Member of Parliament for Chatham-Kent—Essex
- In office November 27, 2000 – January 23, 2006
- Preceded by: Riding established
- Succeeded by: Dave Van Kesteren

Member of Parliament for Kent—Essex
- In office November 21, 1988 – November 27, 2000
- Preceded by: James Eber Caldwell
- Succeeded by: Riding abolished

Personal details
- Born: November 14, 1940 Chatham, Ontario, Canada
- Died: July 27, 2021 (aged 80) Chatham, Ontario, Canada
- Party: Liberal
- Spouse: Caroline Foëx ​(m. 1963)​
- Profession: Teacher

= Jerry Pickard =

Canadian politician (1940–2021)

Reginald "Jerry" Pickard (November 14, 1940 – July 27, 2021) was a Canadian politician who served as a member of the House of Commons of Canada from 1988 until his retirement in 2005, representing the riding of Chatham-Kent—Essex for the Liberal Party in his later terms in office.

....................

What to do:
A. Set down the passage from the Jerry Pickard biography word for word, beginning at the words "Canadian politician (1940–2021)" and stopping after "terms in office.".
B. Please answer these from the Jerry Pickard biography:
(i) Who succeeded him as Member of Parliament for Chatham-Kent—Essex?
(ii) What profession is listed for him?
(iii) In what year did he marry Caroline Foëx?

....................

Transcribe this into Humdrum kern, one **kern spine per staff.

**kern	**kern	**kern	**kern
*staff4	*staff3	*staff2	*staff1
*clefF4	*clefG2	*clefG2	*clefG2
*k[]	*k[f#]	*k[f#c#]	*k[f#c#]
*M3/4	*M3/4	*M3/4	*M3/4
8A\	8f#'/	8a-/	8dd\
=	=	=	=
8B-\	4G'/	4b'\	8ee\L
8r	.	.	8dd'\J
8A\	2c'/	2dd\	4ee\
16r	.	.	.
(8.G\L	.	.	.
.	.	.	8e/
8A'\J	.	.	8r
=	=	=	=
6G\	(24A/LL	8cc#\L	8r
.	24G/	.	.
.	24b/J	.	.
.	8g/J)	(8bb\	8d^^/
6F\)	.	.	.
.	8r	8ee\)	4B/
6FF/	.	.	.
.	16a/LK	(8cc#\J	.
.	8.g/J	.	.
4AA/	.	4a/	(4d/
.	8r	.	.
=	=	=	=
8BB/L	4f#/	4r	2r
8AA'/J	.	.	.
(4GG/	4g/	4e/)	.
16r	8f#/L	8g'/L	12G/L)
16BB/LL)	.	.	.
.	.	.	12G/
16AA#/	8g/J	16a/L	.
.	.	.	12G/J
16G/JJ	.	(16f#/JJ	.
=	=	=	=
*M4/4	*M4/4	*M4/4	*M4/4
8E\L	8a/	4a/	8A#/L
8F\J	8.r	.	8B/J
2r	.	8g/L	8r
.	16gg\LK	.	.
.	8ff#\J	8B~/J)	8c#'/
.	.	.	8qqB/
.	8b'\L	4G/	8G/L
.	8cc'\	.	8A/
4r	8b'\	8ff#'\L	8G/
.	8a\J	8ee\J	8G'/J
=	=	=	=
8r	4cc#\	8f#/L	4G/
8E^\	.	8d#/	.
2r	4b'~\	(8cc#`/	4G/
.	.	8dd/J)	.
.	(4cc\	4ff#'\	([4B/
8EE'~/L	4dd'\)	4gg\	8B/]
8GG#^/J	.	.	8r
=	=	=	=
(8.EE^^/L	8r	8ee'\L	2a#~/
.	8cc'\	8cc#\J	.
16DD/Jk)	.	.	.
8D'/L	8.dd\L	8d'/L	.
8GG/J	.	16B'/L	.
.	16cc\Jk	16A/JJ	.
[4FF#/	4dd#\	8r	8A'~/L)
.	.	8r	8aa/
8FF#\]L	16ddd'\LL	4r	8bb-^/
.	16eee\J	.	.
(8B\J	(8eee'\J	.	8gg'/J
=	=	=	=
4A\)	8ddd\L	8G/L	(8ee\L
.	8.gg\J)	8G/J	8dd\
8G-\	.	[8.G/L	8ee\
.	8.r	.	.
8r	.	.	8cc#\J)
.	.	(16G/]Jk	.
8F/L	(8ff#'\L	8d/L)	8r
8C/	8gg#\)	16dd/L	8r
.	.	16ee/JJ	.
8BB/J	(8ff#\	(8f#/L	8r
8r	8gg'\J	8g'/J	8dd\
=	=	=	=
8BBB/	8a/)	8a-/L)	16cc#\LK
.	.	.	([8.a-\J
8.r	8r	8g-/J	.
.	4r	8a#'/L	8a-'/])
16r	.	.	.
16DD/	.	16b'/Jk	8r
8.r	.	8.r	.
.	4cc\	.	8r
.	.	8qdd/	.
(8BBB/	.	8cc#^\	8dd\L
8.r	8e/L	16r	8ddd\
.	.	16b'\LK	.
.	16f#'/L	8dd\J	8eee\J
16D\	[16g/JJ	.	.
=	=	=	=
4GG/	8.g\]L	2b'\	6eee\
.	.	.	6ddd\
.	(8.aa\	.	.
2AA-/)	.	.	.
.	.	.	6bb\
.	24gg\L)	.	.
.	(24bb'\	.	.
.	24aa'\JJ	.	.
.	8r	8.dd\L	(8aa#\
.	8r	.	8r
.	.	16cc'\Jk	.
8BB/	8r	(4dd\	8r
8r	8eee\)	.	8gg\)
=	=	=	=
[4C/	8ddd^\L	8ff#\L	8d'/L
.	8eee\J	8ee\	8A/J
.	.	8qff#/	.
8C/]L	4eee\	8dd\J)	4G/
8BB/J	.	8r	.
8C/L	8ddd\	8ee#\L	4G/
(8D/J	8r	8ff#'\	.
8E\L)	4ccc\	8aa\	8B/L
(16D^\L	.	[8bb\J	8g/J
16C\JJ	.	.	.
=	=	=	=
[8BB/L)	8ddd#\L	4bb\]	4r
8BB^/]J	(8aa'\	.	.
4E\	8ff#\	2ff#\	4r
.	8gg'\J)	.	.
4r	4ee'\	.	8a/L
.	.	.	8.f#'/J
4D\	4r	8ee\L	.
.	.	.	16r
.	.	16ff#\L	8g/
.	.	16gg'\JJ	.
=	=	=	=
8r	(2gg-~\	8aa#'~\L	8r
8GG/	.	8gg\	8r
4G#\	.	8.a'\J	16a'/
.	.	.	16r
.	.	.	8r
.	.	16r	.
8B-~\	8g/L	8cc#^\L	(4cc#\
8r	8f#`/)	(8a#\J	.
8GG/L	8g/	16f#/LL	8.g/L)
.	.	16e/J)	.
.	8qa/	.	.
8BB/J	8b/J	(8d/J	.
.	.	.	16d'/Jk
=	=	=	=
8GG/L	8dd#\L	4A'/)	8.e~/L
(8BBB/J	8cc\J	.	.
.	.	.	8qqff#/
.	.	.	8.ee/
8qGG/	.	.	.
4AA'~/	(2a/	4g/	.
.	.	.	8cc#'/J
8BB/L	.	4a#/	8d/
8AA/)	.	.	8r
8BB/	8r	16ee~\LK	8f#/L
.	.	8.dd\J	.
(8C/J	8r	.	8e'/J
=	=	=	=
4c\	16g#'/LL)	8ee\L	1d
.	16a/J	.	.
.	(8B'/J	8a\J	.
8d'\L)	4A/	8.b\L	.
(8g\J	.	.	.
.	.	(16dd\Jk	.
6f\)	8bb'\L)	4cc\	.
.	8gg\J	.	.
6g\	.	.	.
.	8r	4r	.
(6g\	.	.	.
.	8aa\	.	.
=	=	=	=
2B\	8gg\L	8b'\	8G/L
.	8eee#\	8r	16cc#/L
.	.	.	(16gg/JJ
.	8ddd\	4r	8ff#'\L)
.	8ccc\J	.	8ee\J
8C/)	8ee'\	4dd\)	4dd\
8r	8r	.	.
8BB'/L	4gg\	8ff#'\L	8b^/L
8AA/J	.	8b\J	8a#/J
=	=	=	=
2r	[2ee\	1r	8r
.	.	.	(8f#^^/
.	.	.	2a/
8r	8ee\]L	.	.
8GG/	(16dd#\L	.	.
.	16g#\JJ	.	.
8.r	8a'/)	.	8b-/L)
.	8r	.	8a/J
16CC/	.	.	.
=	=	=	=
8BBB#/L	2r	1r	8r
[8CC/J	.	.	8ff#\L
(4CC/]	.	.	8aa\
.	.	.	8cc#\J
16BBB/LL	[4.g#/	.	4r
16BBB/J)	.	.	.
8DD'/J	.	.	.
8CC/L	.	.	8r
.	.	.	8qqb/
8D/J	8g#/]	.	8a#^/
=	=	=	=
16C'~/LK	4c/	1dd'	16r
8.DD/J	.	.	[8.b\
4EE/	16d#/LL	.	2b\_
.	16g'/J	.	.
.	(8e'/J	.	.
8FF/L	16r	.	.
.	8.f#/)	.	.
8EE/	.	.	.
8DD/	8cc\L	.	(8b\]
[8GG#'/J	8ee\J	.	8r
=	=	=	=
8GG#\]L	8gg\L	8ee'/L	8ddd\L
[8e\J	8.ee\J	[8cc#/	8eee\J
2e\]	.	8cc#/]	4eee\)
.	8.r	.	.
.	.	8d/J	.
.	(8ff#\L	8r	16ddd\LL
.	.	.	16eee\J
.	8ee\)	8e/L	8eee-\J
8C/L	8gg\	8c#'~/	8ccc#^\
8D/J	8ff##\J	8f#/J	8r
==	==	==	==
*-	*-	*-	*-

....................

Full solutions:
A.
Canadian politician (1940–2021)

Reginald "Jerry" Pickard (November 14, 1940 – July 27, 2021) was a Canadian politician who served as a member of the House of Commons of Canada from 1988 until his retirement in 2005, representing the riding of Chatham-Kent—Essex for the Liberal Party in his later terms in office.

B.
(i) Dave Van Kesteren
(ii) Teacher
(iii) 1963